--- Data for review Enclosed Below ---

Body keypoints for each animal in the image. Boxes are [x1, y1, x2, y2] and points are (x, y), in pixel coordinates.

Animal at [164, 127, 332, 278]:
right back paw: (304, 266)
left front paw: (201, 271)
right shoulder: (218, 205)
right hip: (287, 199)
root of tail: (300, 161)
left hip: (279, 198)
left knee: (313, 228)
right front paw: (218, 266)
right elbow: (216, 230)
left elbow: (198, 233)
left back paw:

--- End of Enclosed Data for review ---
--- Data for review Enclosed Below ---

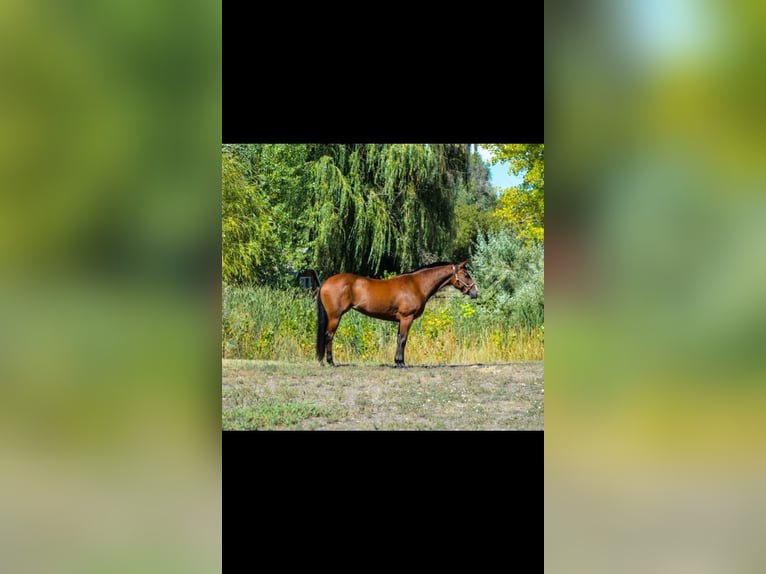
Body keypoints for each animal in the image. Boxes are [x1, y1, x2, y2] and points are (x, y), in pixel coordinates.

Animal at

--- End of Enclosed Data for review ---

§ **Task prompt**:
Could you copy out every line in the material above that contains the string "right"?

§ **Finished exercise**:
right back paw: (304, 266)
right shoulder: (218, 205)
right hip: (287, 199)
right front paw: (218, 266)
right elbow: (216, 230)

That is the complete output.